The Placing Shares have not been approved or disapproved by the US Securities and Exchange Commission, any State securities commission or any other regulatory authority in the United States, nor have any of the foregoing authorities passed upon or endorsed the merits of the Placing or the accuracy or adequacy of this announcement. Any representation to the contrary is unlawful.
Persons (including, without limitation, nominees and trustees) who have a contractual or other legal obligation to forward a copy of this announcement should seek appropriate advice before taking any action.
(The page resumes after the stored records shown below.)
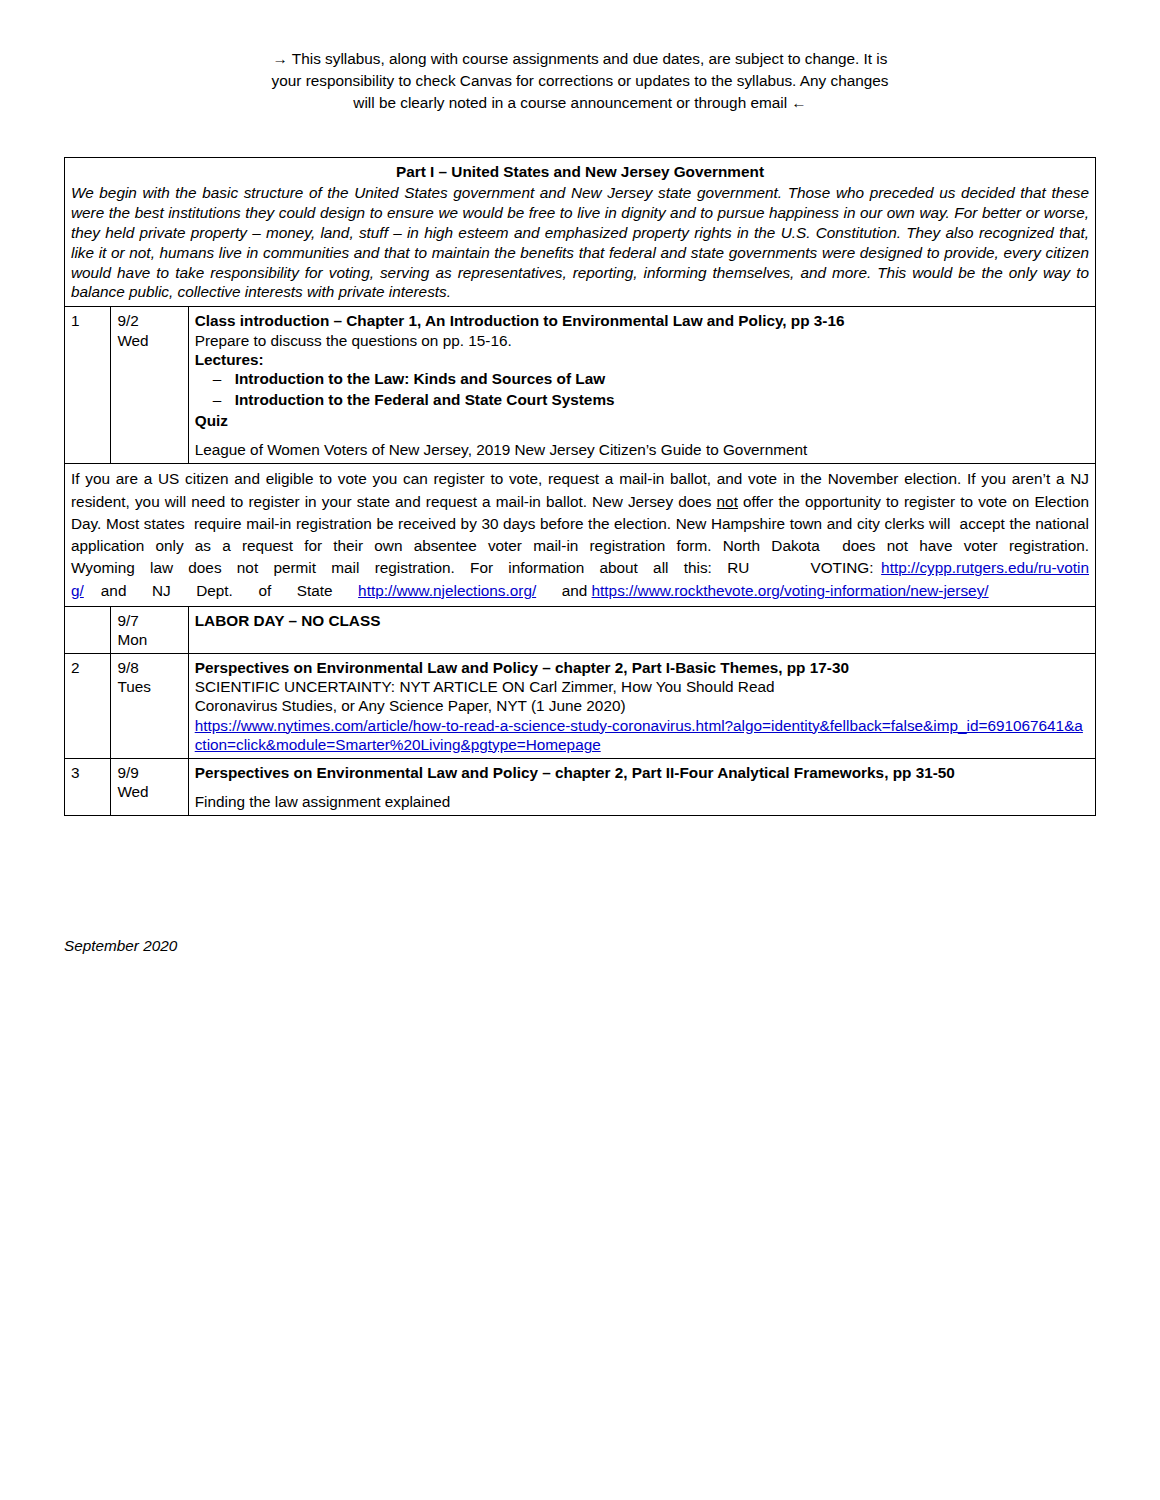→ This syllabus, along with course assignments and due dates, are subject to change. It is your responsibility to check Canvas for corrections or updates to the syllabus. Any changes will be clearly noted in a course announcement or through email ←
| Part I – United States and New Jersey Government We begin with the basic structure of the United States government and New Jersey state government. Those who preceded us decided that these were the best institutions they could design to ensure we would be free to live in dignity and to pursue happiness in our own way. For better or worse, they held private property – money, land, stuff – in high esteem and emphasized property rights in the U.S. Constitution. They also recognized that, like it or not, humans live in communities and that to maintain the benefits that federal and state governments were designed to provide, every citizen would have to take responsibility for voting, serving as representatives, reporting, informing themselves, and more. This would be the only way to balance public, collective interests with private interests. |
| 1 | 9/2 Wed | Class introduction – Chapter 1, An Introduction to Environmental Law and Policy, pp 3-16 Prepare to discuss the questions on pp. 15-16. Lectures: Introduction to the Law: Kinds and Sources of Law Introduction to the Federal and State Court Systems Quiz League of Women Voters of New Jersey, 2019 New Jersey Citizen’s Guide to Government |
| If you are a US citizen and eligible to vote you can register to vote, request a mail-in ballot, and vote in the November election. If you aren’t a NJ resident, you will need to register in your state and request a mail-in ballot. New Jersey does not offer the opportunity to register to vote on Election Day. Most states require mail-in registration be received by 30 days before the election. New Hampshire town and city clerks will accept the national application only as a request for their own absentee voter mail‑in registration form. North Dakota does not have voter registration. Wyoming law does not permit mail registration. For information about all this: RU VOTING: http://cypp.rutgers.edu/ru-voting/ and NJ Dept. of State http://www.njelections.org/ and https://www.rockthevote.org/voting-information/new-jersey/ |
| | 9/7 Mon | LABOR DAY – NO CLASS |
| 2 | 9/8 Tues | Perspectives on Environmental Law and Policy – chapter 2, Part I-Basic Themes, pp 17-30 SCIENTIFIC UNCERTAINTY: NYT ARTICLE ON Carl Zimmer, How You Should Read Coronavirus Studies, or Any Science Paper, NYT (1 June 2020) https://www.nytimes.com/article/how-to-read-a-science-study-coronavirus.html?algo=identity&fellback=false&imp_id=691067641&action=click&module=Smarter%20Living&pgtype=Homepage |
| 3 | 9/9 Wed | Perspectives on Environmental Law and Policy – chapter 2, Part II-Four Analytical Frameworks, pp 31-50 Finding the law assignment explained |
September 2020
This announcement relates to an Exempt Offer in accordance with the Offered Securities Rules of the Dubai Financial Services Authority ("DFSA"). This announcement is intended for distribution only to persons of a type specified in the Offered Securities Rules of the DFSA. It must not be delivered to, or relied on by, any other person. The DFSA has no responsibility for reviewing or verifying any documents in connection with Exempt Offers. The DFSA has not approved this announcement nor taken steps to verify the information set forth herein and has no responsibility for this announcement. The Placing Shares to which this announcement relates may be illiquid and / or subject to restrictions on their resale. Prospective purchasers of the Placing Shares offered should conduct their own due diligence on the Placing Shares. If you do not understand the contents of this announcement you should consult an authorised financial advisor.
The Placing Shares to be issued pursuant to the Placing will not be admitted to trading on any stock exchange other than the London Stock Exchange. Neither the content of Afren's website nor any website accessible by hyperlinks on Afren's website is incorporated in, or forms part of, this announcement.